Гаспар знал все эти слова наизусть так же, как и то, что все они были неправдой, за исключением той детали, что сексуальные поползновения он молол целых семь смен. Он никогда не покидал Землю, не был в Париже, не занимался никаким спортом опаснее пинг-понга, у него никогда не было более экзотичной работы, чем конторщик, и даже глупейшего, стоящего упоминания психоза.

Что же касается «собранного материала», то главным его воспоминанием были пронизывающие стереоогни и модель-лесбиянка, постоянно жалующаяся на запах у него изо рта и посылающая своим нежным беспокойным бюстом приглашения мужеподобной даме-фотографу. Конечно, сейчас, когда появилась Элоиза Ибсен, Гаспар вынужден был признать, что она одна вполне могла заменить, по крайней мере, троих женщин.

Да, реклама на обложке была неправдой. Гаспар знал ее наизусть и все-таки с удовольствием перечитывал, стоя у киоска и вновь смакуя каждый нюанс ее отвратительно-льстивого обаяния.

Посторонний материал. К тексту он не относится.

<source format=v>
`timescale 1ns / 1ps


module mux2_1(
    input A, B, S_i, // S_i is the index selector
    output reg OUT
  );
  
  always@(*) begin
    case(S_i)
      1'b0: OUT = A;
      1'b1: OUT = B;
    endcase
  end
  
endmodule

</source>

Он уже было протянул руку к мерцающей книге — девушка на обложке готовилась сорвать свою последнюю фиолетовую принадлежность туалета, — как откуда-то сбоку вырвался горяче-красный ревущий и вонючий язык пламени, и маленький мирок секскуколки в одно мгновение почернел. Гаспар отпрянул, все еще пребывая в тумане своих грез, хотя они уже обернулись кошмаром. В три секунды веселенькое книжное деревце превратилось в скукоженный костяк со сморщенными черными плодами. Пламя погасло, и раскаты грубого убийственного смеха заменили его рев. Подсознательно Гаспар узнал это драматическое контральто.

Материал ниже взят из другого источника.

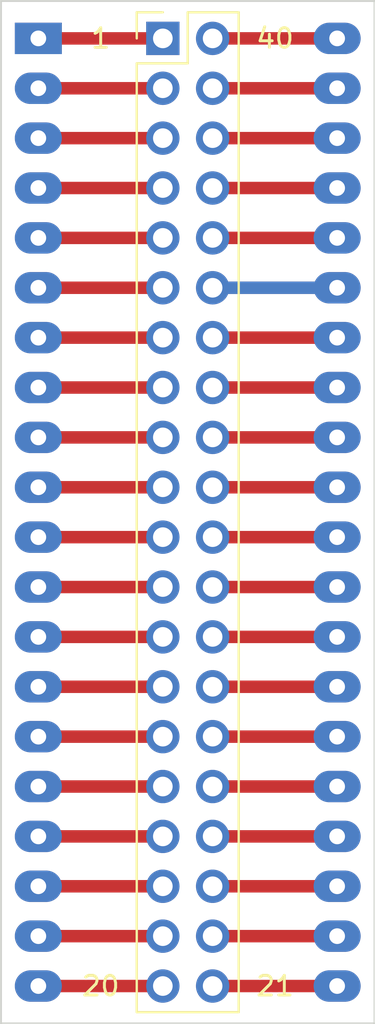
<source format=kicad_pcb>
(kicad_pcb (version 20211014) (generator pcbnew)

  (general
    (thickness 1.6)
  )

  (paper "A5")
  (layers
    (0 "F.Cu" signal)
    (31 "B.Cu" signal)
    (32 "B.Adhes" user "B.Adhesive")
    (33 "F.Adhes" user "F.Adhesive")
    (34 "B.Paste" user)
    (35 "F.Paste" user)
    (36 "B.SilkS" user "B.Silkscreen")
    (37 "F.SilkS" user "F.Silkscreen")
    (38 "B.Mask" user)
    (39 "F.Mask" user)
    (40 "Dwgs.User" user "User.Drawings")
    (41 "Cmts.User" user "User.Comments")
    (42 "Eco1.User" user "User.Eco1")
    (43 "Eco2.User" user "User.Eco2")
    (44 "Edge.Cuts" user)
    (45 "Margin" user)
    (46 "B.CrtYd" user "B.Courtyard")
    (47 "F.CrtYd" user "F.Courtyard")
    (48 "B.Fab" user)
    (49 "F.Fab" user)
    (50 "User.1" user)
    (51 "User.2" user)
    (52 "User.3" user)
    (53 "User.4" user)
    (54 "User.5" user)
    (55 "User.6" user)
    (56 "User.7" user)
    (57 "User.8" user)
    (58 "User.9" user)
  )

  (setup
    (stackup
      (layer "F.SilkS" (type "Top Silk Screen"))
      (layer "F.Paste" (type "Top Solder Paste"))
      (layer "F.Mask" (type "Top Solder Mask") (thickness 0.01))
      (layer "F.Cu" (type "copper") (thickness 0.035))
      (layer "dielectric 1" (type "core") (thickness 1.51) (material "FR4") (epsilon_r 4.5) (loss_tangent 0.02))
      (layer "B.Cu" (type "copper") (thickness 0.035))
      (layer "B.Mask" (type "Bottom Solder Mask") (thickness 0.01))
      (layer "B.Paste" (type "Bottom Solder Paste"))
      (layer "B.SilkS" (type "Bottom Silk Screen"))
      (copper_finish "None")
      (dielectric_constraints no)
    )
    (pad_to_mask_clearance 0)
    (pcbplotparams
      (layerselection 0x00010fc_ffffffff)
      (disableapertmacros false)
      (usegerberextensions false)
      (usegerberattributes true)
      (usegerberadvancedattributes true)
      (creategerberjobfile true)
      (svguseinch false)
      (svgprecision 6)
      (excludeedgelayer true)
      (plotframeref false)
      (viasonmask false)
      (mode 1)
      (useauxorigin false)
      (hpglpennumber 1)
      (hpglpenspeed 20)
      (hpglpendiameter 15.000000)
      (dxfpolygonmode true)
      (dxfimperialunits true)
      (dxfusepcbnewfont true)
      (psnegative false)
      (psa4output false)
      (plotreference true)
      (plotvalue true)
      (plotinvisibletext false)
      (sketchpadsonfab false)
      (subtractmaskfromsilk false)
      (outputformat 1)
      (mirror false)
      (drillshape 1)
      (scaleselection 1)
      (outputdirectory "")
    )
  )

  (net 0 "")
  (net 1 "1")
  (net 2 "2")
  (net 3 "3")
  (net 4 "4")
  (net 5 "5")
  (net 6 "6")
  (net 7 "7")
  (net 8 "8")
  (net 9 "9")
  (net 10 "10")
  (net 11 "11")
  (net 12 "12")
  (net 13 "13")
  (net 14 "14")
  (net 15 "15")
  (net 16 "16")
  (net 17 "17")
  (net 18 "18")
  (net 19 "19")
  (net 20 "20")
  (net 21 "21")
  (net 22 "22")
  (net 23 "23")
  (net 24 "24")
  (net 25 "25")
  (net 26 "26")
  (net 27 "27")
  (net 28 "28")
  (net 29 "29")
  (net 30 "30")
  (net 31 "31")
  (net 32 "32")
  (net 33 "33")
  (net 34 "34")
  (net 35 "35")
  (net 36 "36")
  (net 37 "37")
  (net 38 "38")
  (net 39 "39")
  (net 40 "40")

  (footprint "Connector_PinHeader_2.54mm:PinHeader_2x20_P2.54mm_Vertical" (layer "F.Cu") (at 39.365 25.4))

  (footprint "Package_DIP:DIP-40_W15.24mm_Socket_LongPads" (layer "F.Cu") (at 33.015 25.4))

  (gr_rect (start 31.11 23.495) (end 50.16 75.565) (layer "Edge.Cuts") (width 0.1) (fill none) (tstamp 64bf466e-da57-4bd3-a89b-826cc83c74e0))
  (gr_text "40" (at 45.085 25.4) (layer "F.SilkS") (tstamp 22962957-1efd-404d-83db-5b233b6c15b0)
    (effects (font (size 1 1) (thickness 0.15)))
  )
  (gr_text "1" (at 36.195 25.4) (layer "F.SilkS") (tstamp c71f56c1-5b7c-4373-9716-fffac482104c)
    (effects (font (size 1 1) (thickness 0.15)))
  )
  (gr_text "20" (at 36.195 73.66) (layer "F.SilkS") (tstamp d40f18db-c543-4c22-a8b0-72b9c9e5ae8b)
    (effects (font (size 1 1) (thickness 0.15)))
  )
  (gr_text "21" (at 45.085 73.66) (layer "F.SilkS") (tstamp e342f8d7-ca8a-47a5-a679-3c984454e9a5)
    (effects (font (size 1 1) (thickness 0.15)))
  )

  (segment (start 33.015 25.4) (end 39.365 25.4) (width 0.635) (layer "F.Cu") (net 1) (tstamp 20610dee-24a2-4a35-9d47-947d8d2d938e))
  (segment (start 33.015 27.94) (end 39.365 27.94) (width 0.635) (layer "F.Cu") (net 2) (tstamp 6dc2201e-16f3-4f96-8313-5f06f3f5c55a))
  (segment (start 33.015 30.48) (end 39.365 30.48) (width 0.635) (layer "F.Cu") (net 3) (tstamp cb6ca4a6-d548-496b-82da-ad3ca44106a9))
  (segment (start 33.015 33.02) (end 39.365 33.02) (width 0.635) (layer "F.Cu") (net 4) (tstamp 3ace8ec6-69f0-440a-a0d0-6974f2827dfc))
  (segment (start 33.015 35.56) (end 39.365 35.56) (width 0.635) (layer "F.Cu") (net 5) (tstamp 4e0e0a7b-af34-4e88-ae9b-2f3f183beb60))
  (segment (start 33.015 38.1) (end 39.365 38.1) (width 0.635) (layer "F.Cu") (net 6) (tstamp 40af157d-bec1-489e-8581-29ec391f5c92))
  (segment (start 33.015 40.64) (end 39.365 40.64) (width 0.635) (layer "F.Cu") (net 7) (tstamp ce049c30-6629-4827-b32b-d3c8b0d57289))
  (segment (start 33.015 43.18) (end 39.365 43.18) (width 0.635) (layer "F.Cu") (net 8) (tstamp 9b533e2a-a396-4b85-abf3-b4e562338c74))
  (segment (start 33.015 45.72) (end 39.365 45.72) (width 0.635) (layer "F.Cu") (net 9) (tstamp 0c6937ba-51f6-4519-8f84-88ceaad1bc17))
  (segment (start 33.015 48.26) (end 39.365 48.26) (width 0.635) (layer "F.Cu") (net 10) (tstamp 1e58ffc7-8d50-4250-bea4-a79ddbf6a0f0))
  (segment (start 33.015 50.8) (end 39.365 50.8) (width 0.635) (layer "F.Cu") (net 11) (tstamp d63d48bb-8353-4f86-81fa-3af96f4dae35))
  (segment (start 33.015 53.34) (end 39.365 53.34) (width 0.635) (layer "F.Cu") (net 12) (tstamp 9a10553f-259c-4fdd-9a37-6477312d1262))
  (segment (start 33.015 55.88) (end 39.365 55.88) (width 0.635) (layer "F.Cu") (net 13) (tstamp 9f9400be-6fff-488e-8de1-de3275d88f86))
  (segment (start 33.015 58.42) (end 39.365 58.42) (width 0.635) (layer "F.Cu") (net 14) (tstamp 21baffe9-5732-4613-a98e-f6a90188f6d6))
  (segment (start 33.015 60.96) (end 39.365 60.96) (width 0.635) (layer "F.Cu") (net 15) (tstamp 5c95cb88-38d0-4a84-8534-dbd6f4ee9b78))
  (segment (start 33.015 63.5) (end 39.365 63.5) (width 0.635) (layer "F.Cu") (net 16) (tstamp 8c54e534-a307-4dba-9183-66c54b048a47))
  (segment (start 33.015 66.04) (end 39.365 66.04) (width 0.635) (layer "F.Cu") (net 17) (tstamp 0a4084df-f615-44f7-be27-d26e27fea378))
  (segment (start 33.015 68.58) (end 39.365 68.58) (width 0.635) (layer "F.Cu") (net 18) (tstamp 78e17a01-26e3-468c-86a7-6890ed9e73c4))
  (segment (start 33.015 71.12) (end 39.365 71.12) (width 0.635) (layer "F.Cu") (net 19) (tstamp b46f2030-47ad-4ec7-9a5d-3e3cb77900ef))
  (segment (start 33.015 73.66) (end 39.365 73.66) (width 0.635) (layer "F.Cu") (net 20) (tstamp a9b998a5-3b63-475a-ae9c-4ded1cb7b3d7))
  (segment (start 41.905 73.66) (end 48.255 73.66) (width 0.635) (layer "F.Cu") (net 21) (tstamp a8c4cc10-c733-4c4d-841f-01c8a6a861e8))
  (segment (start 41.905 71.12) (end 48.255 71.12) (width 0.635) (layer "F.Cu") (net 22) (tstamp 995954b5-0f85-41ee-a518-0429e1da92d8))
  (segment (start 41.905 68.58) (end 48.255 68.58) (width 0.635) (layer "F.Cu") (net 23) (tstamp d64458f0-6e18-4d16-a2e2-c7274f9cf3ee))
  (segment (start 41.905 66.04) (end 48.255 66.04) (width 0.635) (layer "F.Cu") (net 24) (tstamp 3a7740db-3d19-4908-adec-ae0ea564ba9d))
  (segment (start 41.905 63.5) (end 48.255 63.5) (width 0.635) (layer "F.Cu") (net 25) (tstamp 16cb0b0e-5228-4fe4-b0c8-318281e267c2))
  (segment (start 41.905 60.96) (end 48.255 60.96) (width 0.635) (layer "F.Cu") (net 26) (tstamp 476f9437-4a89-4d76-af91-e2a134b95e6f))
  (segment (start 41.905 58.42) (end 48.255 58.42) (width 0.635) (layer "F.Cu") (net 27) (tstamp 88622c0e-1c20-4718-9218-e323ea21108c))
  (segment (start 41.905 55.88) (end 48.255 55.88) (width 0.635) (layer "F.Cu") (net 28) (tstamp 97485eee-4c91-4308-83e7-1477047e7584))
  (segment (start 41.905 53.34) (end 48.255 53.34) (width 0.635) (layer "F.Cu") (net 29) (tstamp 45ef7c5b-96ab-481a-999d-ff448e2339e3))
  (segment (start 41.905 50.8) (end 48.255 50.8) (width 0.635) (layer "F.Cu") (net 30) (tstamp c7eecab7-8dc6-4912-8b64-ae9812f5e0da))
  (segment (start 41.905 48.26) (end 48.255 48.26) (width 0.635) (layer "F.Cu") (net 31) (tstamp 1d23714b-19a0-4700-810b-bd35279f6daf))
  (segment (start 41.905 45.72) (end 48.255 45.72) (width 0.635) (layer "F.Cu") (net 32) (tstamp ad690353-077b-45e0-a390-bb9ea564bdfb))
  (segment (start 41.905 43.18) (end 48.255 43.18) (width 0.635) (layer "F.Cu") (net 33) (tstamp 2aaa836d-2dbf-40da-96f1-3a855ba2d04c))
  (segment (start 41.905 40.64) (end 48.255 40.64) (width 0.635) (layer "F.Cu") (net 34) (tstamp 457dccbc-dfb4-410d-af24-85b1db346ea1))
  (segment (start 41.905 38.1) (end 48.255 38.1) (width 0.635) (layer "F.Cu") (net 35) (tstamp 91bf6d34-9c57-4c33-9ad7-1823f01a3191))
  (segment (start 41.905 38.1) (end 48.255 38.1) (width 0.635) (layer "B.Cu") (net 35) (tstamp 7a96bc4e-e7fc-4000-ada6-0e57b4b16bd9))
  (segment (start 41.905 35.56) (end 48.255 35.56) (width 0.635) (layer "F.Cu") (net 36) (tstamp b4de5fb3-e939-4480-818c-886b3ab6bf9b))
  (segment (start 41.905 33.02) (end 48.255 33.02) (width 0.635) (layer "F.Cu") (net 37) (tstamp de320b89-85ec-422d-812a-93d063a485e7))
  (segment (start 41.905 30.48) (end 48.255 30.48) (width 0.635) (layer "F.Cu") (net 38) (tstamp 0841daad-119a-4adb-a749-b6aa667dd7c8))
  (segment (start 41.905 27.94) (end 48.255 27.94) (width 0.635) (layer "F.Cu") (net 39) (tstamp ff4ea192-7ce9-4766-82ce-fc034d9c5afa))
  (segment (start 41.905 25.4) (end 48.255 25.4) (width 0.635) (layer "F.Cu") (net 40) (tstamp 091e3f71-7655-46ee-8e77-4e5958c6b807))

)

</source>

— Элоиза?! — все еще не веря глазам, крикнул он.

Впрочем, вопрос казался неуместным, ибо это действительно была его мастер-любовница, которая, как он думал, в данный момент набиралась полового влечения в постели. Ее крупные черты были искажены дьявольским ликованием, волосы разметались, как у фурии, ее пышные формы рвались из джинсов и длинной рубашки, правая рука размахивала зловещим черным шаром.

Возле нее стоял Гомер Хемингуэй, бритоголовый мастер-писатель, которого Гаспар всегда считал неуклюжим олухом, хотя Элоиза с недавнего времени взяла моду повторять его тупые короткие замечания. Отличительной чертой наряда Гомера была вельветовая охотничья куртка, обвешанная гигантскими хлопушками, и широкий пояс с болтающимся на нем топором в чехле. Волосатой лапой он сжимал дымящийся ствол огнемета.